Source records
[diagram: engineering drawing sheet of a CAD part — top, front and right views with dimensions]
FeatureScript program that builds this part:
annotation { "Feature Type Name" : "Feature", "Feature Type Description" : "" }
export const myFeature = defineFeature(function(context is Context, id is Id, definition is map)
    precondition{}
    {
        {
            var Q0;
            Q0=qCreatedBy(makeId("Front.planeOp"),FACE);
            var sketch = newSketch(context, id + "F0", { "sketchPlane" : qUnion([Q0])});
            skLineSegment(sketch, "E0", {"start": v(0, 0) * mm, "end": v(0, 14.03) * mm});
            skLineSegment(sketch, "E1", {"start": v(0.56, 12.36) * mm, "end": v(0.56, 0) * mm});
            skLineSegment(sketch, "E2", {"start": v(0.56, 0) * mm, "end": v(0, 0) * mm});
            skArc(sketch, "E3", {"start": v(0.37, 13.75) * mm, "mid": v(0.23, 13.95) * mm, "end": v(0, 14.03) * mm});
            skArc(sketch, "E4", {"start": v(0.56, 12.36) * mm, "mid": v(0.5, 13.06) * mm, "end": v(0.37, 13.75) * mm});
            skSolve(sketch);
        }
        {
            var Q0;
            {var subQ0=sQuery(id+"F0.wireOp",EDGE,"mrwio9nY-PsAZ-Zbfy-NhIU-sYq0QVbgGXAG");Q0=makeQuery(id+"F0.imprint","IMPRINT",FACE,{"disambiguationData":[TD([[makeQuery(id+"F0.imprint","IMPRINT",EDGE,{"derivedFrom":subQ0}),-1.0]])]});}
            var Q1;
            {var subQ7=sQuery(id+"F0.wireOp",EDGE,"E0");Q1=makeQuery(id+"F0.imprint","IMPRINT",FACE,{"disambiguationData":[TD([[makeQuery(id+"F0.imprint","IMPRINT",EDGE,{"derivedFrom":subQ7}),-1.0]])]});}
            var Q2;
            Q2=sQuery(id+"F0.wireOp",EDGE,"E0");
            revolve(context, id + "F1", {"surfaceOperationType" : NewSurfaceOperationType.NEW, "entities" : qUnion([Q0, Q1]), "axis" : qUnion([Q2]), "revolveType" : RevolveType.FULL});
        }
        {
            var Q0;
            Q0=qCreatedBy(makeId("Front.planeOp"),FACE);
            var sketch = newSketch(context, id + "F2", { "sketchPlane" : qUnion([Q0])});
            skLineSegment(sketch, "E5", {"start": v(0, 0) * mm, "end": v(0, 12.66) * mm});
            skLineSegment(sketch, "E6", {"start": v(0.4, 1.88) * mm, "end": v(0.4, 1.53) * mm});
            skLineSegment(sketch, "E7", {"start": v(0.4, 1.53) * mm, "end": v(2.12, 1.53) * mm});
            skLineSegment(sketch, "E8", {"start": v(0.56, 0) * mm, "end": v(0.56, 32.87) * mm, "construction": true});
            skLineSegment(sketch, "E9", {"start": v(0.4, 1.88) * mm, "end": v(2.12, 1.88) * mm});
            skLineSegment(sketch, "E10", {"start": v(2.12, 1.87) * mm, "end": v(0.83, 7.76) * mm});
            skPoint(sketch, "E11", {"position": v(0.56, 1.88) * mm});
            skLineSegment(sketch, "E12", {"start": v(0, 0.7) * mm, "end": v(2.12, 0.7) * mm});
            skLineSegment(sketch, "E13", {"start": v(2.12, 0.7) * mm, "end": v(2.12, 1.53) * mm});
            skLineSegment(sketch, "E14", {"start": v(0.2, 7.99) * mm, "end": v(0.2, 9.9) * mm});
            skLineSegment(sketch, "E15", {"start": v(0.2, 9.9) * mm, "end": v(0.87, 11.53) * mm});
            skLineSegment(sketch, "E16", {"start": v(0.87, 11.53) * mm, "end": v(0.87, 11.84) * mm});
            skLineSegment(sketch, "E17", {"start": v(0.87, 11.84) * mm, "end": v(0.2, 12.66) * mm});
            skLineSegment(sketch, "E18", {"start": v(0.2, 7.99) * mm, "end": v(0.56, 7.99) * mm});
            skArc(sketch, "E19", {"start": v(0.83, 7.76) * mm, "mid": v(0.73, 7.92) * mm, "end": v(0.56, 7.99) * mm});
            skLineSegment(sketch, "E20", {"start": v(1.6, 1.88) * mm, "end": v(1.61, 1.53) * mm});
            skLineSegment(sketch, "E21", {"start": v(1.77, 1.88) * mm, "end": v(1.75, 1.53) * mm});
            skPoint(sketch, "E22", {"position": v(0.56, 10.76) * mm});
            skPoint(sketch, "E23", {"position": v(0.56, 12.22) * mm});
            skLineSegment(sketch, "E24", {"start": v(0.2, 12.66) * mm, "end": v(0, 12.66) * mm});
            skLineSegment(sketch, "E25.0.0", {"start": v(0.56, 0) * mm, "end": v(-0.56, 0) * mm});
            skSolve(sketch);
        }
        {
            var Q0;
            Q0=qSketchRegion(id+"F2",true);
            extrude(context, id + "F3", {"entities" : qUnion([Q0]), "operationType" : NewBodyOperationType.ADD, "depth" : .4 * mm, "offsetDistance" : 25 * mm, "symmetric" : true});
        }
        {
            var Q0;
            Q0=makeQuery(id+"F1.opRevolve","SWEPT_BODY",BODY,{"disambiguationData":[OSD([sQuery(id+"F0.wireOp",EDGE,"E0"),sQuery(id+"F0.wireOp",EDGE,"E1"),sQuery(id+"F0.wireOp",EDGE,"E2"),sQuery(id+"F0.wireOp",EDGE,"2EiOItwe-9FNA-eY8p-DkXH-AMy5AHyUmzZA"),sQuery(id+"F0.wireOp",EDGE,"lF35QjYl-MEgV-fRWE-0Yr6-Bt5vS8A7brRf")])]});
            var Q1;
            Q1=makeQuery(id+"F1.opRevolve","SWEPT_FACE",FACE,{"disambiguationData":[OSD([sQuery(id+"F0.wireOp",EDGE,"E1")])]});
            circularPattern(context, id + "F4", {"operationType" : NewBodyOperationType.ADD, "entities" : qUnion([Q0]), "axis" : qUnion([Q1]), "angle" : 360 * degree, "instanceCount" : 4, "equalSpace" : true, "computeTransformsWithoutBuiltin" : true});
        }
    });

Written request →
Pick out and copy every line of the entries above that contains the string "disambiguationData".

Task output →
            {var subQ0=sQuery(id+"F0.wireOp",EDGE,"mrwio9nY-PsAZ-Zbfy-NhIU-sYq0QVbgGXAG");Q0=makeQuery(id+"F0.imprint","IMPRINT",FACE,{"disambiguationData":[TD([[makeQuery(id+"F0.imprint","IMPRINT",EDGE,{"derivedFrom":subQ0}),-1.0]])]});}
            {var subQ7=sQuery(id+"F0.wireOp",EDGE,"E0");Q1=makeQuery(id+"F0.imprint","IMPRINT",FACE,{"disambiguationData":[TD([[makeQuery(id+"F0.imprint","IMPRINT",EDGE,{"derivedFrom":subQ7}),-1.0]])]});}
            Q0=makeQuery(id+"F1.opRevolve","SWEPT_BODY",BODY,{"disambiguationData":[OSD([sQuery(id+"F0.wireOp",EDGE,"E0"),sQuery(id+"F0.wireOp",EDGE,"E1"),sQuery(id+"F0.wireOp",EDGE,"E2"),sQuery(id+"F0.wireOp",EDGE,"2EiOItwe-9FNA-eY8p-DkXH-AMy5AHyUmzZA"),sQuery(id+"F0.wireOp",EDGE,"lF35QjYl-MEgV-fRWE-0Yr6-Bt5vS8A7brRf")])]});
            Q1=makeQuery(id+"F1.opRevolve","SWEPT_FACE",FACE,{"disambiguationData":[OSD([sQuery(id+"F0.wireOp",EDGE,"E1")])]});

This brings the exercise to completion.